Segment Start: Data excerpts

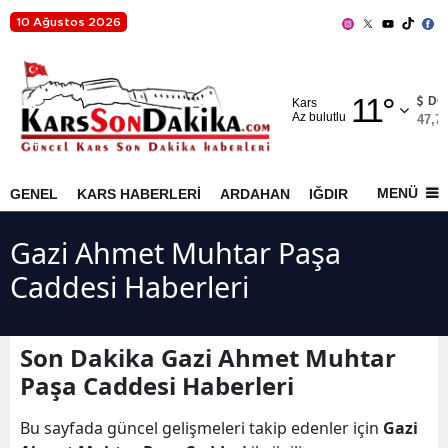
10 Ağustos 2026
Adana
11
°
Adıyaman
DO
Kars
Az bulutlu
47,7
Afyonkarahisar
Ağrı
MENÜ
GENEL
KARS HABERLERİ
ARDAHAN
IĞDIR
AKYAKA
Amasya
Gazi Ahmet Muhtar Paşa
Ankara
Caddesi Haberleri
Antalya
Artvin
Son Dakika Gazi Ahmet Muhtar
Paşa Caddesi Haberleri
Aydın
Bu sayfada güncel gelişmeleri takip edenler için
Gazi
Balıkesir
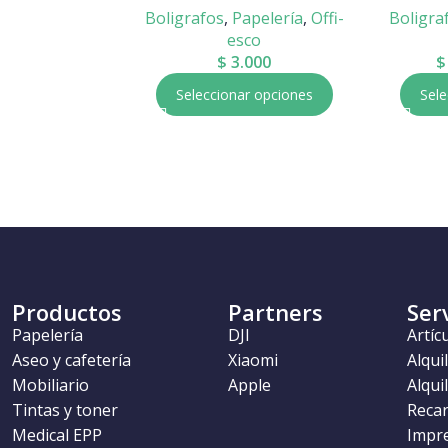
Boligrafos
,
Papelería
,
Offi-
Boligra
esco
$
3.000
$
Seleccionar opciones
Sele
Productos
Partners
Ser
Papelería
DJI
Artíc
Aseo y cafetería
Xiaomi
Alqui
Mobiliario
Apple
Alqui
Tintas y toner
Recar
Medical EPP
Impr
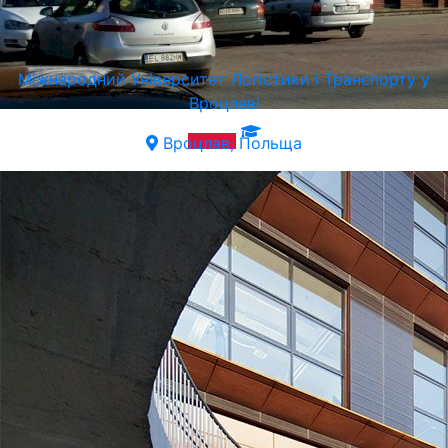
Міжнародний Університет Логістики і Транспорту у
Вроцлаві
Вроцлав, Польща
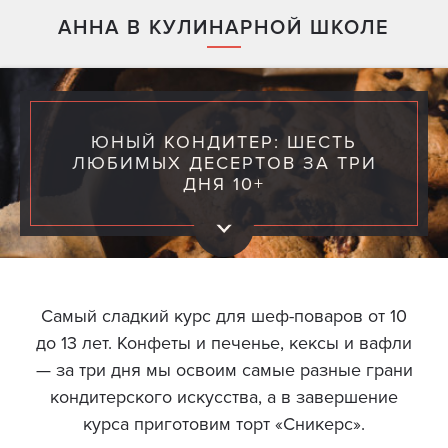
АННА В КУЛИНАРНОЙ ШКОЛЕ
ЮНЫЙ КОНДИТЕР: ШЕСТЬ
ЛЮБИМЫХ ДЕСЕРТОВ ЗА ТРИ
ДНЯ 10+
Самый сладкий курс для шеф-поваров от 10
до 13 лет. Конфеты и печенье, кексы и вафли
— за три дня мы освоим самые разные грани
кондитерского искусства, а в завершение
курса приготовим торт «Сникерс».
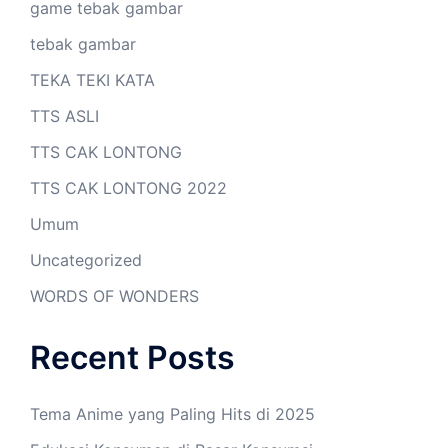
game tebak gambar
tebak gambar
TEKA TEKI KATA
TTS ASLI
TTS CAK LONTONG
TTS CAK LONTONG 2022
Umum
Uncategorized
WORDS OF WONDERS
Recent Posts
Tema Anime yang Paling Hits di 2025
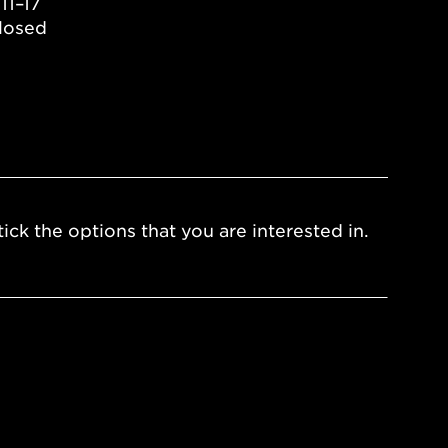
11–17
losed
ick the options that you are interested in.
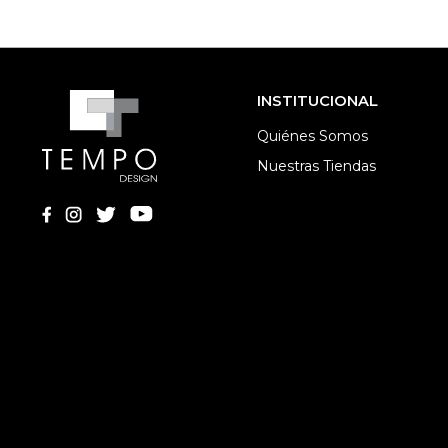
INSTITUCIONAL
Quiénes Somos
Nuestras Tiendas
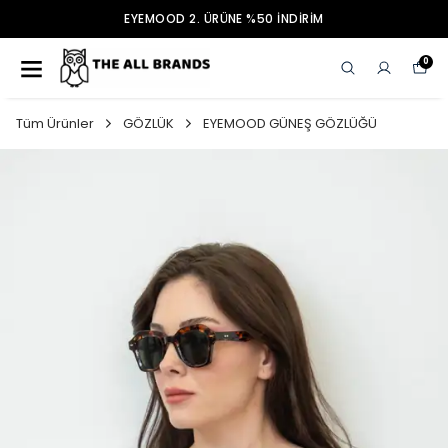
EYEMOOD 2. ÜRÜNE %50 İNDİRİM
0
Tüm Ürünler
GÖZLÜK
EYEMOOD GÜNEŞ GÖZLÜĞÜ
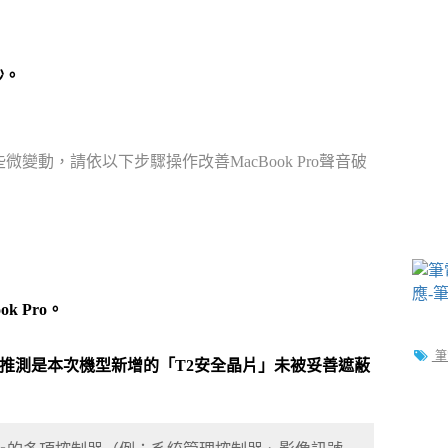
秒。
有些微變動，請依以下步驟操作改善MacBook Pro聲音破
k Pro。
筆
，有用戶推測是本次機型新增的「T2安全晶片」未被妥善遮蔽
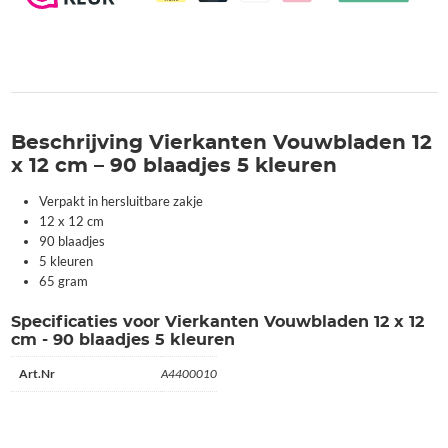
kleuren
aantal
Beschrijving Vierkanten Vouwbladen 12
x 12 cm – 90 blaadjes 5 kleuren
Verpakt in hersluitbare zakje
12 x 12 cm
90 blaadjes
5 kleuren
65 gram
Specificaties voor Vierkanten Vouwbladen 12 x 12
cm - 90 blaadjes 5 kleuren
Art.Nr
A4400010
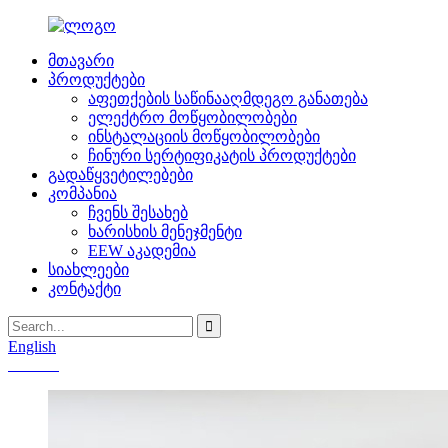
მთავარი
პროდუქტები
აფეთქების საწინააღმდეგო განათება
ელექტრო მოწყობილობები
ინსტალაციის მოწყობილობები
ჩინური სერტიფიკატის პროდუქტები
გადაწყვეტილებები
კომპანია
ჩვენს შესახებ
ხარისხის მენეჯმენტი
EEW აკადემია
სიახლეები
კონტაქტი
English
Chinese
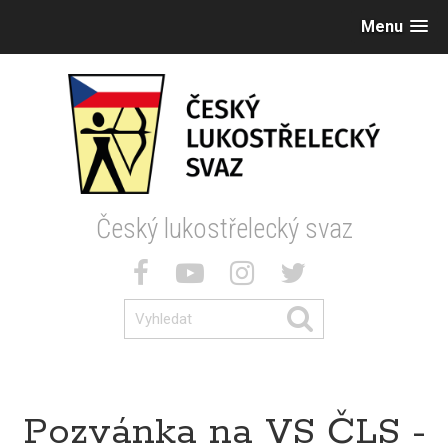
Menu
Český lukostřelecký svaz
Pozvánka na VS ČLS -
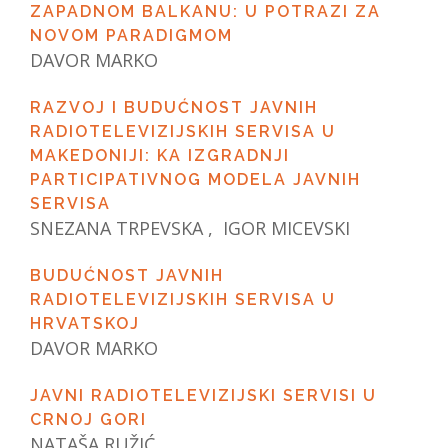
ZAPADNOM BALKANU: U POTRAZI ZA
NOVOM PARADIGMOM
DAVOR MARKO
RAZVOJ I BUDUĆNOST JAVNIH
RADIOTELEVIZIJSKIH SERVISA U
MAKEDONIJI: KA IZGRADNJI
PARTICIPATIVNOG MODELA JAVNIH
SERVISA
SNEZANA TRPEVSKA , IGOR MICEVSKI
BUDUĆNOST JAVNIH
RADIOTELEVIZIJSKIH SERVISA U
HRVATSKOJ
DAVOR MARKO
JAVNI RADIOTELEVIZIJSKI SERVISI U
CRNOJ GORI
NATAŠA RUŽIĆ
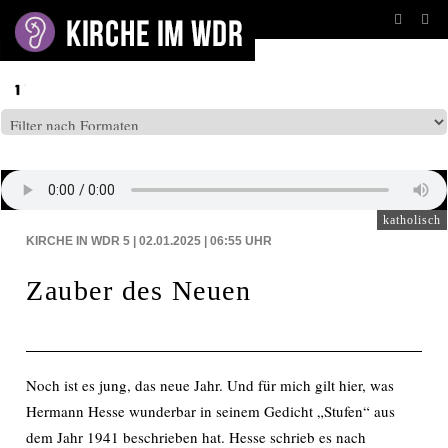
BEITRÄGE AUF: WDR5
katholisch
KIRCHE IN WDR 5 | 02.01.2025 | 06:55
UHR
Zauber des Neuen
Noch ist es jung, das neue Jahr. Und für mich gilt hier, was
Hermann Hesse wunderbar in seinem Gedicht „Stufen“ aus
dem Jahr 1941 beschrieben hat. Hesse schrieb es nach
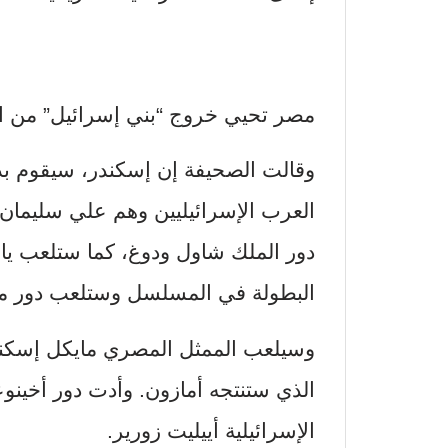
مصر تحيي خروج “بني إسرائيل” من الب
وقالت الصحيفة إن إسكندر، سيقوم بدو
العرب الإسرائيليين وهم علي سليمان 
دور الملك شاول ودوغ، كما ستلعب يال
البطولة في المسلسل وستلعب دور مي
وسيلعب الممثل المصري مايكل إسكند
الذي ستنتجه أمازون. وأدت دور أخينوع
الإسرائيلية أييليت زورير.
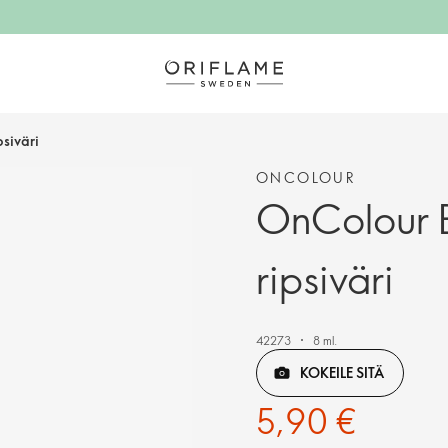
siväri
ONCOLOUR
OnColour B
ripsiväri
42273
8 ml.
KOKEILE SITÄ
5,90 €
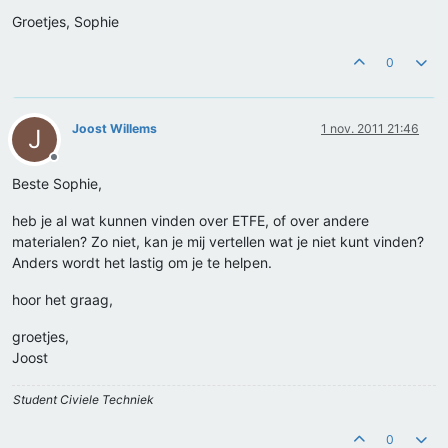
Groetjes, Sophie
0
Joost Willems
1 nov. 2011 21:46
J
Offline
Beste Sophie,
heb je al wat kunnen vinden over ETFE, of over andere
materialen? Zo niet, kan je mij vertellen wat je niet kunt vinden?
Anders wordt het lastig om je te helpen.
hoor het graag,
groetjes,
Joost
Student Civiele Techniek
0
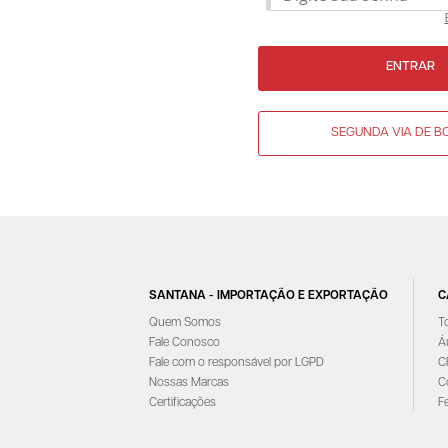
ENTRAR
SEGUNDA VIA DE B
SANTANA - IMPORTAÇÃO E EXPORTAÇÃO
C
Quem Somos
T
Fale Conosco
Á
Fale com o responsável por LGPD
C
Nossas Marcas
C
Certificações
F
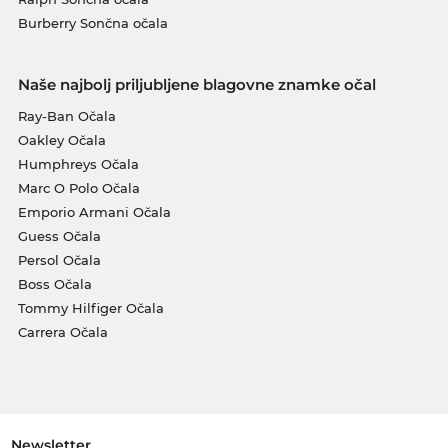
Burberry Sončna očala
Naše najbolj priljubljene blagovne znamke očal
Ray-Ban Očala
Oakley Očala
Humphreys Očala
Marc O Polo Očala
Emporio Armani Očala
Guess Očala
Persol Očala
Boss Očala
Tommy Hilfiger Očala
Carrera Očala
Newsletter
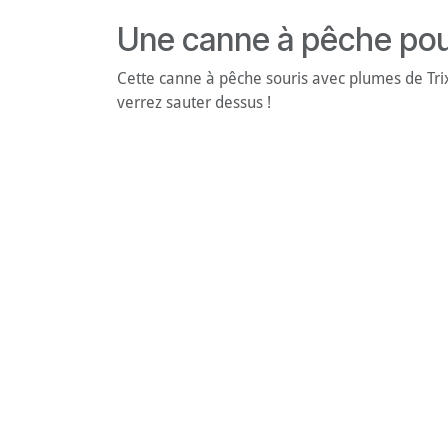
Une canne à pêche pour 
Cette canne à pêche souris avec plumes de Trixie
verrez sauter dessus !
Caractéristiques techn
Dimensions :
50 cm
Matières :
plastique et polyester (plumes)
Contenu :
souris avec plumes attachée à l
Un moment de complici
Ce jouet se prête particulièrement bien aux ses
puis levez-la avant qu'il ne l'attrape, pour un 
Une bonne résistance p
Grâce à sa conception en plastique robuste, la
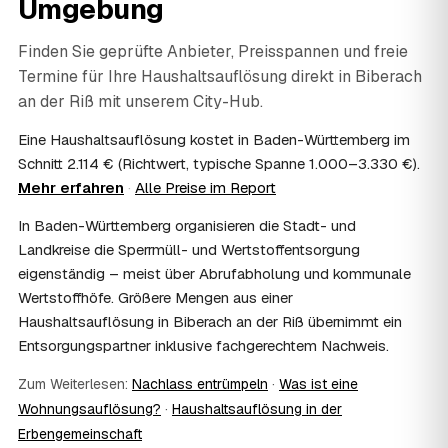
Umgebung
persönliche Gegenstände werden respektvoll behandelt.
Gerade nach einem Trauerfall in Biberach an der Riß bleibt
alles vertraulich.
Finden Sie geprüfte Anbieter, Preisspannen und freie
07
Ist die Haushaltsauflösung im Nachlass
Termine für Ihre Haushaltsauflösung direkt in
Biberach
steuerlich absetzbar?
an der Riß
mit unserem City-Hub.
Häufig ja: Im Nachlass können die Kosten einer
Haushaltsauflösung als Nachlassverbindlichkeit die
Eine Haushaltsauflösung kostet in Baden-Württemberg im
Erbschaftsteuer mindern, bei vermieteten Objekten teils
Schnitt 2.114 € (Richtwert, typische Spanne 1.000–3.330 €).
als Werbungskosten. Sie erhalten eine ordentliche
Mehr erfahren
·
Alle Preise im Report
Rechnung als Beleg. Verbindlich klärt das Ihr
Steuerberater – wir liefern die nötigen Unterlagen.
In Baden-Württemberg organisieren die Stadt- und
08
Muss ich als Erbe in Biberach an der Riß vor Ort
Landkreise die Sperrmüll- und Wertstoffentsorgung
anwesend sein?
eigenständig – meist über Abrufabholung und kommunale
Nein, Sie müssen nicht durchgängig anwesend sein. Viele
Wertstoffhöfe. Größere Mengen aus einer
Erben übergeben in Biberach an der Riß nur die Schlüssel
Haushaltsauflösung in Biberach an der Riß übernimmt ein
und lassen sich per Fotos auf dem Laufenden halten.
Entsorgungspartner inklusive fachgerechtem Nachweis.
Eine kurze Übergabe zu Beginn und zur besenreinen
Abnahme genügt meist.
Zum Weiterlesen:
Nachlass entrümpeln
·
Was ist eine
09
Bekomme ich einen Entsorgungsnachweis?
Wohnungsauflösung?
·
Haushaltsauflösung in der
Ja. Sie erhalten auf Wunsch einen Entsorgungs- bzw.
Erbengemeinschaft
Verwertungsnachweis über die fachgerechte Entsorgung.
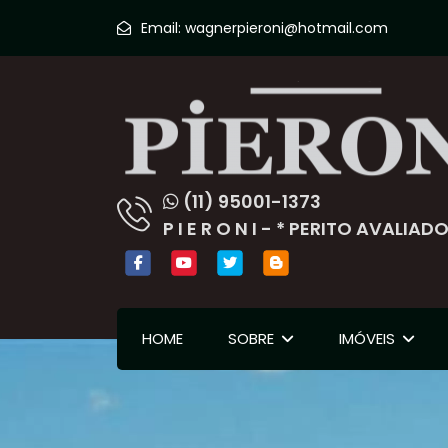
Email:
wagnerpieroni@hotmail.com
(11) 95001-1373
P I E R O N I - * PERITO AVALI
HOME
SOBRE
IMÓVEIS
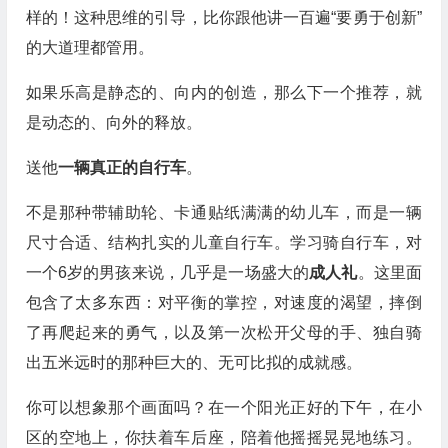
样的！这种思维的引导，比你跟他讲一百遍“要勇于创新”
的大道理都管用。
如果乐高是静态的、向内的创造，那么下一个推荐，就
是动态的、向外的释放。
送他
一辆真正的自行车
。
不是那种带辅助轮、卡通贴纸满满的幼儿车，而是一辆
尺寸合适、结构扎实的儿童自行车。学习骑自行车，对
一个6岁的男孩来说，几乎是一场盛大的
成人礼
。这里面
包含了太多东西：对平衡的掌控，对速度的渴望，摔倒
了再爬起来的勇气，以及第一次松开父母的手、独自骑
出五米远时的那种巨大的、无可比拟的成就感。
你可以想象那个画面吗？在一个阳光正好的下午，在小
区的空地上，你扶着车后座，陪着他摇摇晃晃地练习。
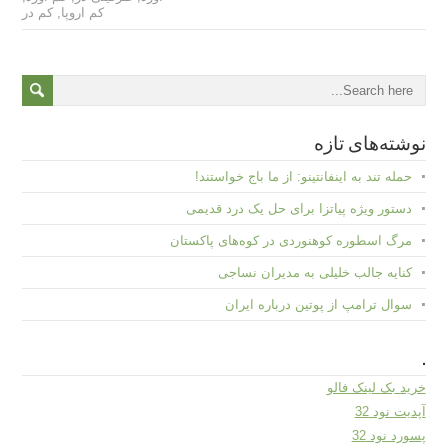
کم اروپا
,
کم در
نوشته‌های تازه
حمله تند به اینفانتینو: از ما باج خواستند!
دستور ویژه پیاتزا برای حل یک درد قدیمی
مرگ اسطوره کوهنوردی در کوه‌های پاکستان
کنایه جالب خلیلی به مدیران نساجی
سوال ترامپ از پوتین درباره ایران
.
خرید بک لینک فالو
آپدیت نود 32
پسورد نود 32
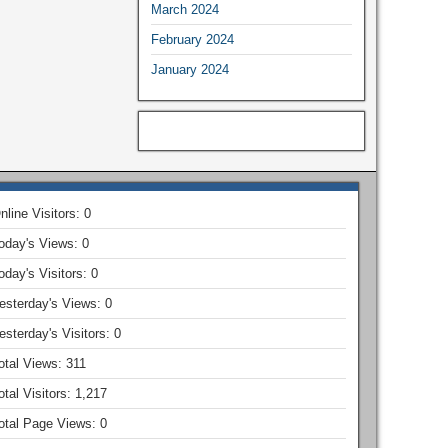
March 2024
February 2024
January 2024
nline Visitors:
0
oday's Views:
0
oday's Visitors:
0
esterday's Views:
0
esterday's Visitors:
0
otal Views:
311
otal Visitors:
1,217
otal Page Views:
0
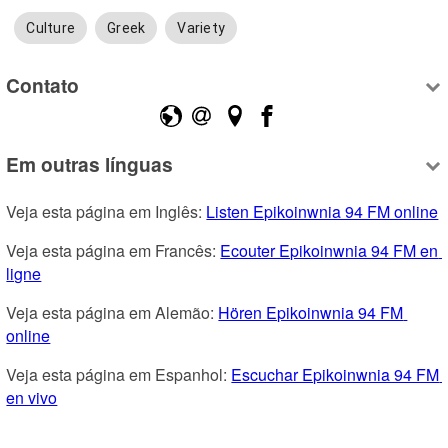
Culture
Greek
Variety
Contato
Em outras línguas
Veja esta página em Inglês: 
Listen Epikoinwnia 94 FM online
Veja esta página em Francês: 
Ecouter Epikoinwnia 94 FM en 
ligne
Veja esta página em Alemão: 
Hören Epikoinwnia 94 FM 
online
Veja esta página em Espanhol: 
Escuchar Epikoinwnia 94 FM 
en vivo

Segment End: Data excerpts

Job:
Copy out, word for word, the listing lines from the one containing "مصر تحيي خروج" through the one containing "Grâce à sa conception", including both of those lines. Leave the picture markers out of your copy.

Response to this exercise:
مصر تحيي خروج “بني إسرائيل” من الب
وقالت الصحيفة إن إسكندر، سيقوم بدو
العرب الإسرائيليين وهم علي سليمان 
دور الملك شاول ودوغ، كما ستلعب يال
البطولة في المسلسل وستلعب دور مي
وسيلعب الممثل المصري مايكل إسكند
الذي ستنتجه أمازون. وأدت دور أخينوع
الإسرائيلية أييليت زورير.
siväri
ONCOLOUR
OnColour B
ripsiväri
42273
8 ml.
KOKEILE SITÄ
5,90 €
Groetjes, Sophie
0
Joost Willems
1 nov. 2011 21:46
J
Offline
Beste Sophie,
heb je al wat kunnen vinden over ETFE, of over andere
materialen? Zo niet, kan je mij vertellen wat je niet kunt vinden?
Anders wordt het lastig om je te helpen.
hoor het graag,
groetjes,
Joost
Student Civiele Techniek
0
ENTRAR
SEGUNDA VIA DE B
SANTANA - IMPORTAÇÃO E EXPORTAÇÃO
C
Quem Somos
T
Fale Conosco
Á
Fale com o responsável por LGPD
C
Nossas Marcas
C
Certificações
F
Burberry Sončna očala
Naše najbolj priljubljene blagovne znamke očal
Ray-Ban Očala
Oakley Očala
Humphreys Očala
Marc O Polo Očala
Emporio Armani Očala
Guess Očala
Persol Očala
Boss Očala
Tommy Hilfiger Očala
Carrera Očala
Newsletter
Une canne à pêche pour 
Cette canne à pêche souris avec plumes de Trixie
verrez sauter dessus !
Caractéristiques techn
Dimensions :
50 cm
Matières :
plastique et polyester (plumes)
Contenu :
souris avec plumes attachée à l
Un moment de complici
Ce jouet se prête particulièrement bien aux ses
puis levez-la avant qu'il ne l'attrape, pour un 
Une bonne résistance p
Grâce à sa conception en plastique robuste, la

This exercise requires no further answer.